2013年8月10日土曜日

世田谷美術館:栄久庵憲司とGKの世界 01


榮久庵憲司とGKの世界
鳳が翔く
2013年7月6日(土)〜9月1日(日)
世田谷美術館

事前に噂は聞いておりましたが、じっさい大変にぶっ飛んだ展覧会でした。このウェブログを見て世田谷美術館に行こうという方がいらっしゃるかどうかは分かりませんが、どのようにぶっ飛んでいるのかは、ぜひご自身で体験していただきたい。まだ会期は終わっていませんので、ここでは展示の詳細については触れないでおきたいと思います。私自身の知りたいことが分かる展覧会か、というと微妙でした。ただしそれは展覧会の良い悪いではなく、展覧会企画と観覧者(=私)のミスマッチということです。逆に企画の趣旨を理解すれば、ああなるほどという感想を持つと思います。

で、その企画の趣旨は何かと言えば、榮久庵憲司というインダストリアル・デザイナーをトップに抱く創造集団GKが生み出してきた多様なプロダクトの背後にどのような思想があるのか、ということです。GKグループは、GKデザイン機構を中心とする12の企業から構成され、200人を超える社員を抱えるデザイン・グループです。扱う領域はパッケージやCI、ブランディング、サイン計画、家電や産業機械、鉄道車両、博覧会設備等々、じつに多岐にわたっています。

編年的にプロダクトを並べる方法もあるでしょう。そこにそれぞれの時代の出来事、世相などを付け加える(安易な)方法もよく見られます。しかし、そのように個々のプロダクトを並べて、はたしてそこに共通の思想を見ることができるでしょうか。しょうゆ瓶とモーターサイクルを並べて、成田エクスプレスと博覧会ゲートを並べて、はたして共通の思想を読み取ることができるでしょうか。同じデザイン企業から生み出されたものであることを理解することができるでしょうか。

そこで登場するのが榮久庵さんのルーツ、思想的バックグラウンドである仏教。そしてその思想を具現化した道具曼荼羅、道具千手観音像、池中蓮華などのインスタレーション。

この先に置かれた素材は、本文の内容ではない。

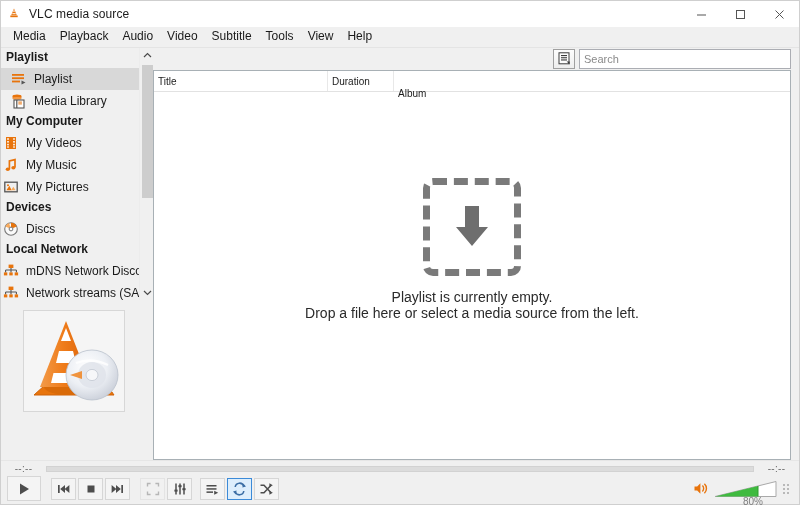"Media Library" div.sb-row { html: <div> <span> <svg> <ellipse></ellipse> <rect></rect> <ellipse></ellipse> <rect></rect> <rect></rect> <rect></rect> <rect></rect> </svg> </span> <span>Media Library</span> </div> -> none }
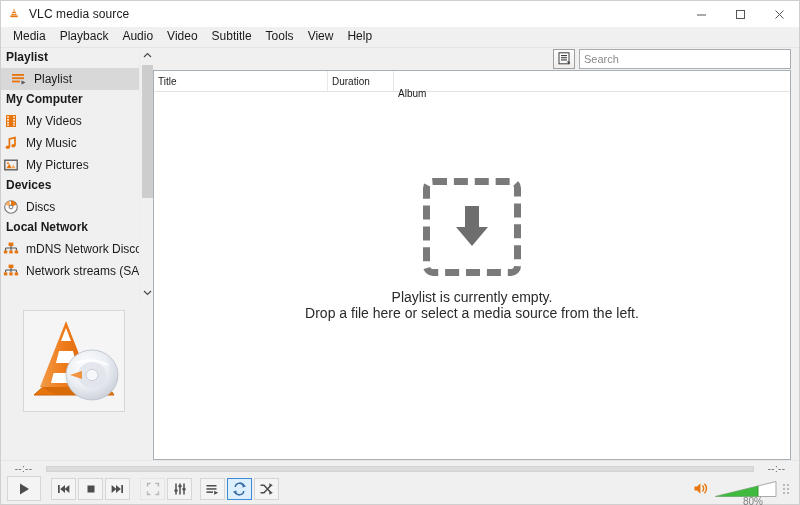"80%" .vol-pct { margin-top: 24px -> none }
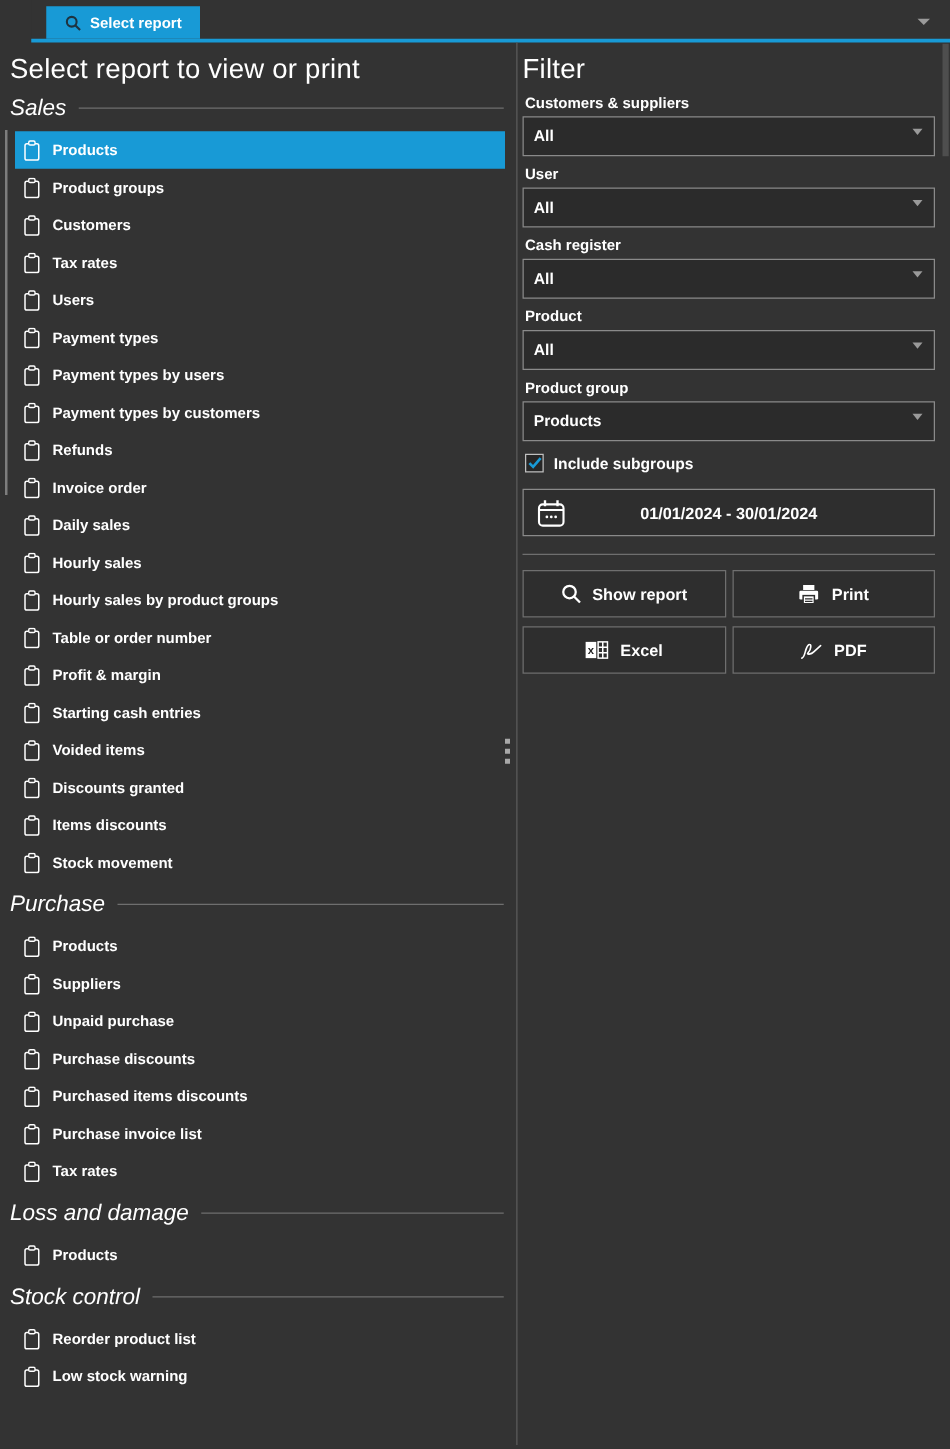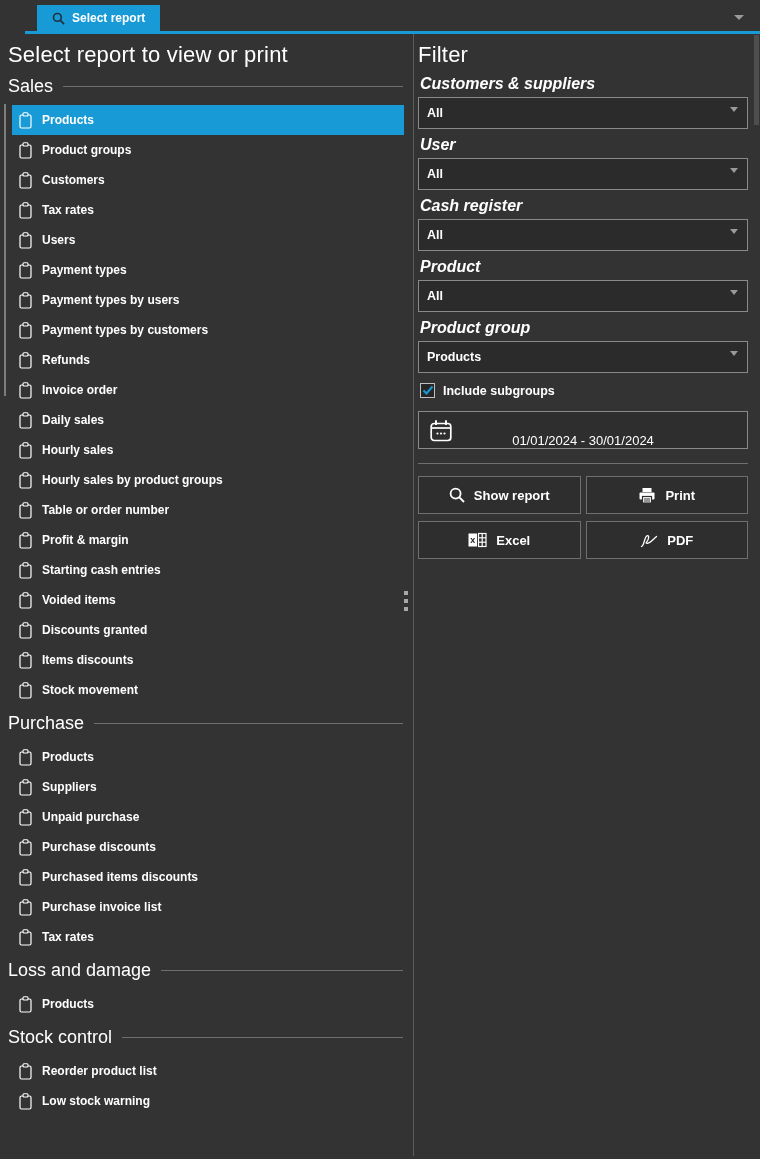"Sales" .section-header { font-style: none -> italic }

思想を形にする、教義を目に見えるものにするために、こんなアプローチがあったのか、と吃驚するわけです。

* * *

全くの個人で仕事をしているデザイナーもいますが、複数のデザイナーを雇って仕事をしている事務所もたくさんあります。しかしそれでも、その経営者たるデザイナーのカラーが明白に見て取れる場合が多い。ドーンデザイン研究所であれば水戸岡鋭治さんのカラーがはっきりしている。サムライであれば、佐藤可士和さんのカラーが明確にある。おそらく仕事を依頼する側も、そのようなカラー(あるいは作家性)を期待しているのではないでしょうか。しかし60年を迎えたGKの仕事を、12のグループ企業の仕事を、200人超の社員の仕事を、同じように個人のカラーで語ることができるかどうか。

もしそれを語るとしたら、たとえばソニー・デザインの歴史を語るとか、資生堂やサントリーのデザインを語るとか、そういうことと似たような話になるのではないでしょうか。つまり、個々人のデザイナーではなく、企業の文化を語る。

しかしそれでも問題はあります。なぜなら、GKには複数のクライアントがあるわけです。そして、クライアントにもそれぞれの企業カラーがあるわけです。さらに言えば、コンシューマー、ユーザーが存在するわけです。あまりにも変数が多い。あまりにも複雑。いったいこの会社の仕事をどのようにまとめ、提示することができるのか。「榮久庵憲司とGKの世界」展のぶっ飛んだ展示は、この複雑な課題に対するひとつの解答、アグレッシブな挑戦だと思うのです。といったらほめすぎか知らん。ネットでは賛否両論の展覧会のようですね。

ただ、榮久庵さんやGKに対する予備知識がまったくないと厳しいとは思いました。『道具論』(鹿島出版会、2000年)、『袈裟とデザイン』(芸術新聞社、2011年)、『デザインに人生を賭ける』(春秋社、2009年)あたりを読んでから観ると、その企図が分かりやすくなるのではないかと思います。榮久庵憲司とGKの仕事全般については『デザインに人生を賭ける』がお薦めかな。